George Carlin’s last HBO special started with him saying something along the lines of, “F*** Lance Armstrong. And while you’re at it, f*** Tiger Woods, too. I’m tired of television telling me who to admire.”
Well, I’m feeling like, f*** Tim Russert. Don’t get me wrong. I am certainly sorry he died (he was younger than me for God’s sake), and I’m sorry for the friends and family who have lost him. Apparently he was a really good guy. I admired his loyalty to his hometown and I even watched his show regularly.

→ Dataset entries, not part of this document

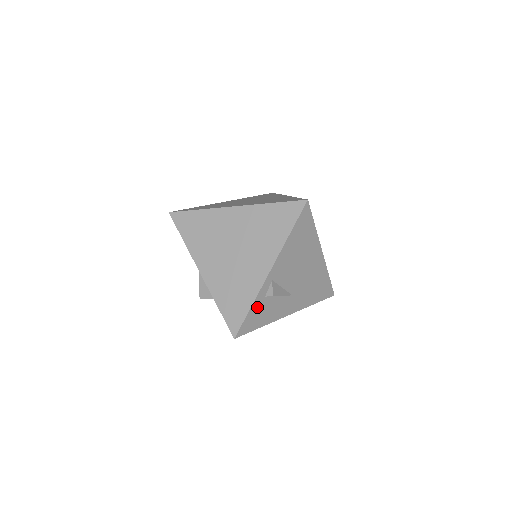
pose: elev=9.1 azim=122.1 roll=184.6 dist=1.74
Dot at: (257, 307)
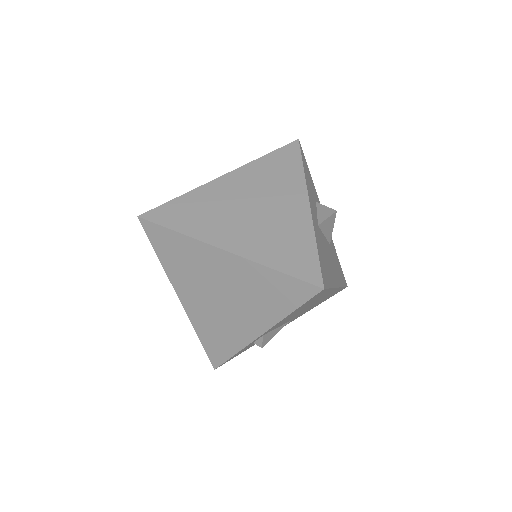
Dot at: occluded
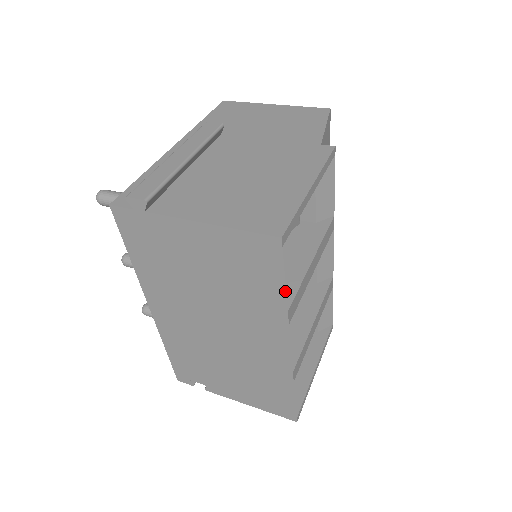
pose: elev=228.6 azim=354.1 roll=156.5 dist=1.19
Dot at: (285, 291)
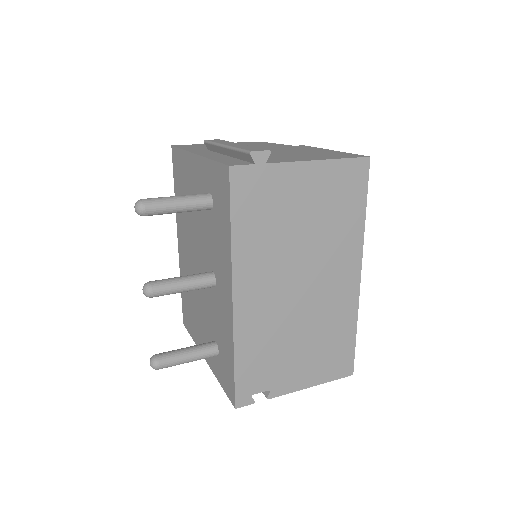
Dot at: (365, 209)
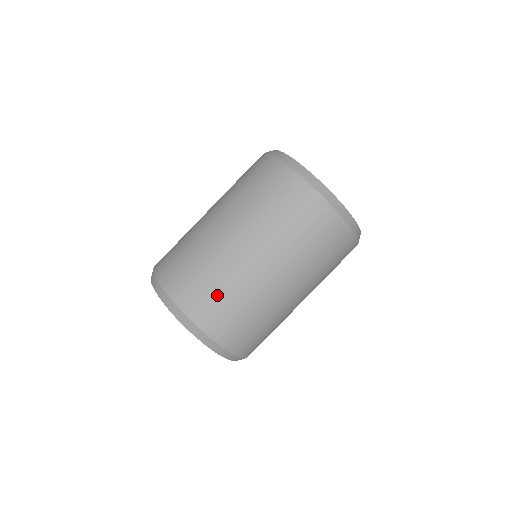
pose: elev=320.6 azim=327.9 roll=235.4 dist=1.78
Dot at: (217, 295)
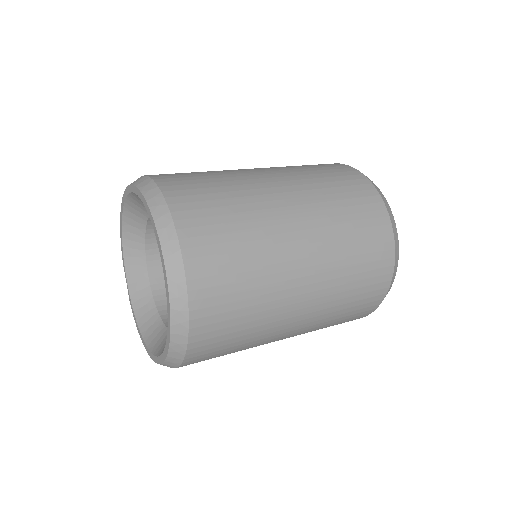
Dot at: (205, 180)
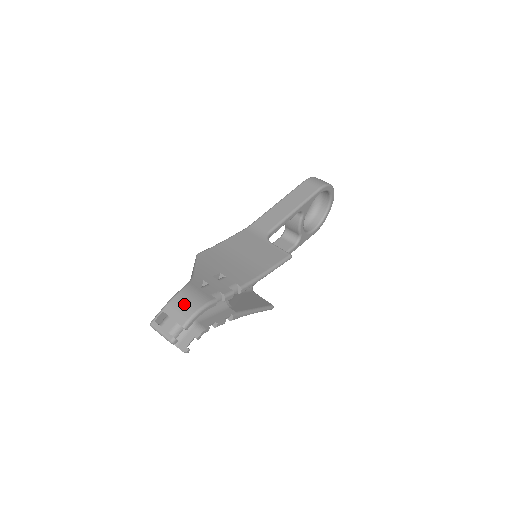
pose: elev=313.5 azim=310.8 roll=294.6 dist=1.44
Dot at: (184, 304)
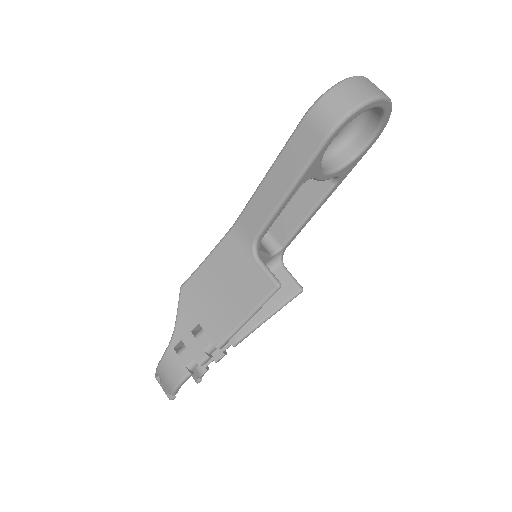
Dot at: (165, 376)
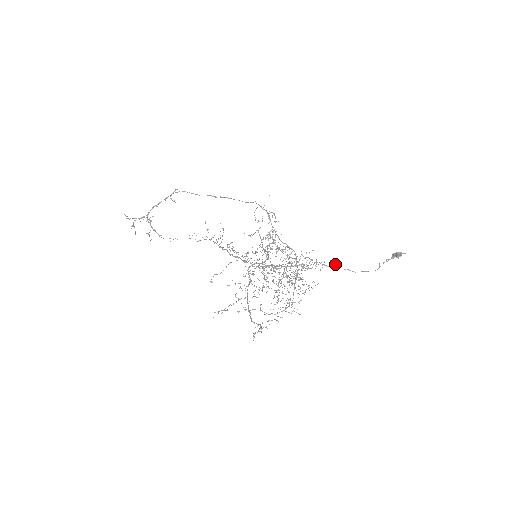
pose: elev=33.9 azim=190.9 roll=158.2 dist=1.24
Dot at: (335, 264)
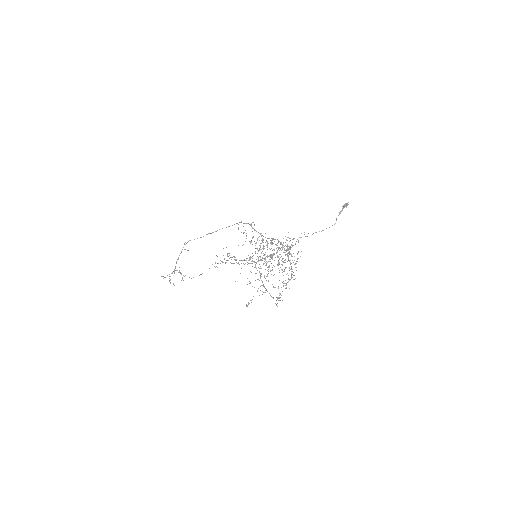
Dot at: (308, 233)
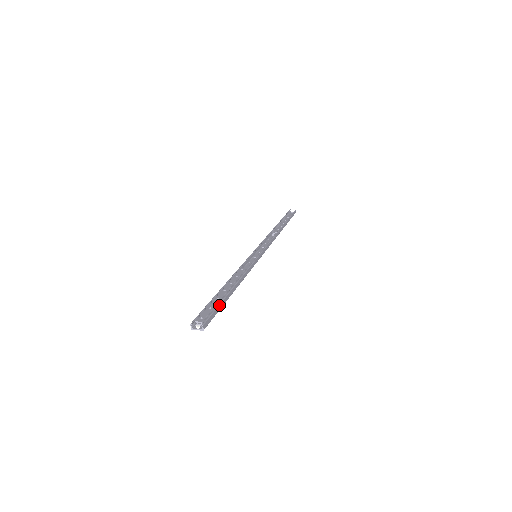
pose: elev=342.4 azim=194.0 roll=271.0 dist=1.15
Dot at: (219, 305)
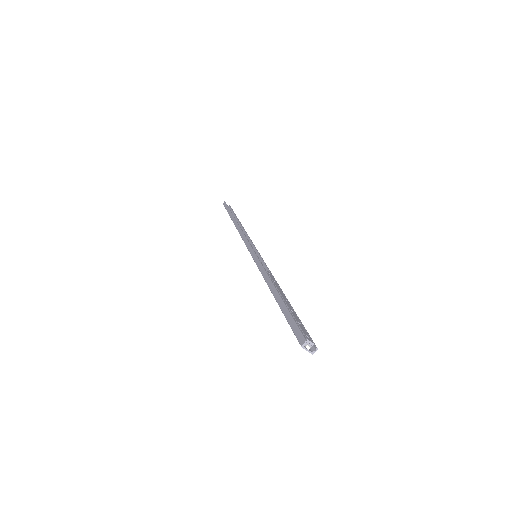
Dot at: (301, 322)
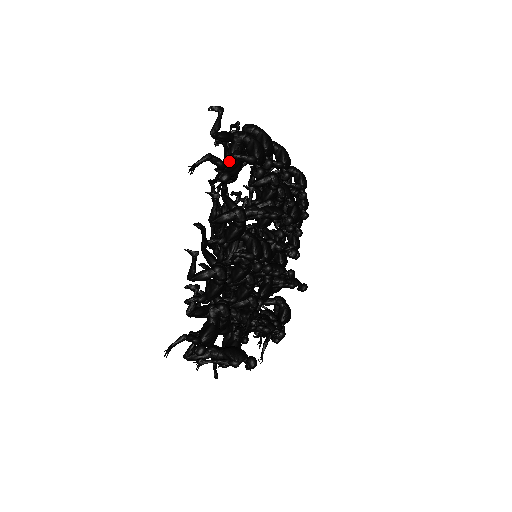
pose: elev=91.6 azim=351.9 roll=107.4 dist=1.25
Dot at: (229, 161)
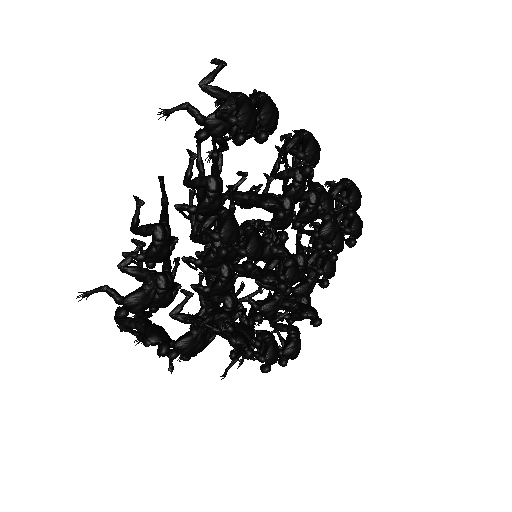
Dot at: (209, 117)
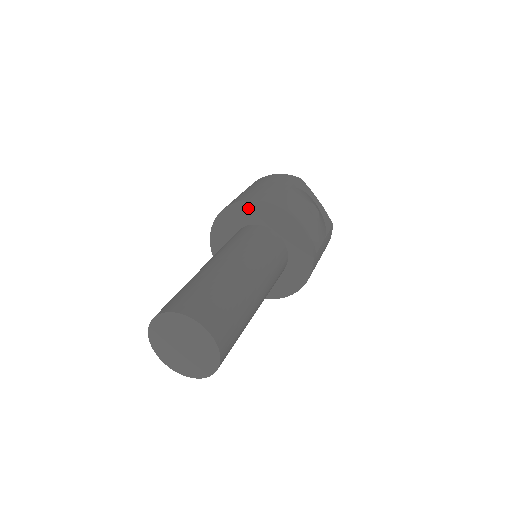
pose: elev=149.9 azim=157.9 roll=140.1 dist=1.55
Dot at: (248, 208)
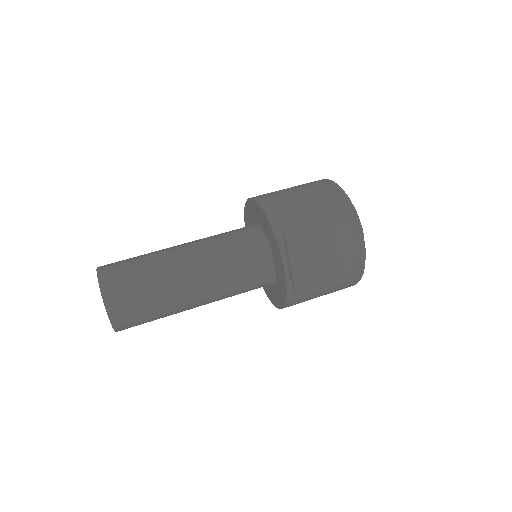
Dot at: (262, 215)
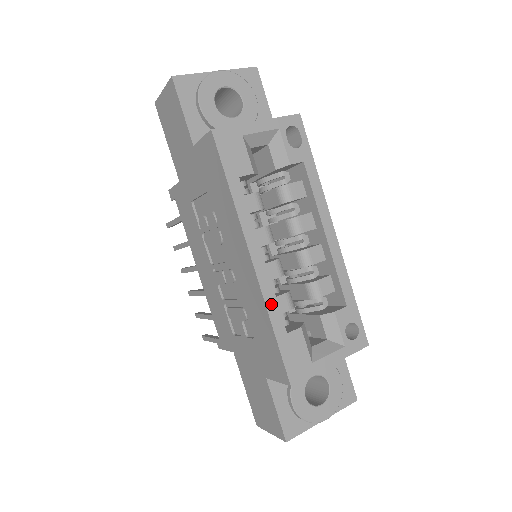
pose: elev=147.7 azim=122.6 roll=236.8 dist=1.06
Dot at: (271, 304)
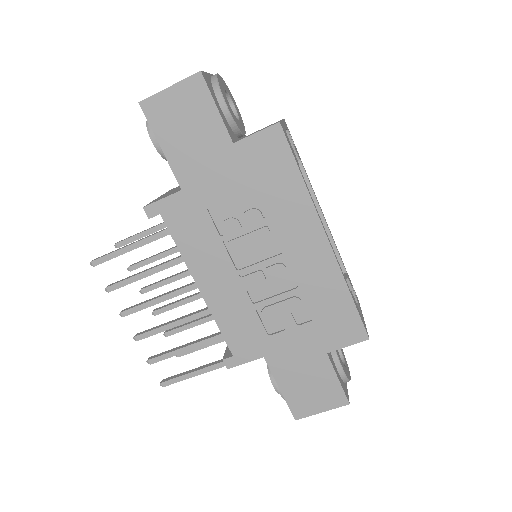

But please don’t tell me was some kind of hero. This is nothing more than television’s overpowering, self-reverential, PR machine gone into overdrive. Seventeen American soldiers have been killed in Iraq this month, and all of them put together didn’t get as much time as NBC has given Russert’s passing. It’s cheap programming and they can do what they do best -- lay on the bathos with a 2-quart ladle. I predict a summer replacement series on NBC Tuesday nights: “Tim Russert is Still Dead.” They do him no service.
And don’t deify this guy’s professional persona. He was just the most successful color-commentator for the world’s most powerful political league; a league that only allows two teams. His success depended on access to the players for those two teams, so he never asked the really tough questions. His shtick was reading people their quotes from the past and making them reconcile them with their current positions. But everyone knew that before they showed up on Meet The Press and were either ready for it, or became the road-kill they deserved to be in the first place.
There is no one on TV asking tough questions. It isn’t what they do.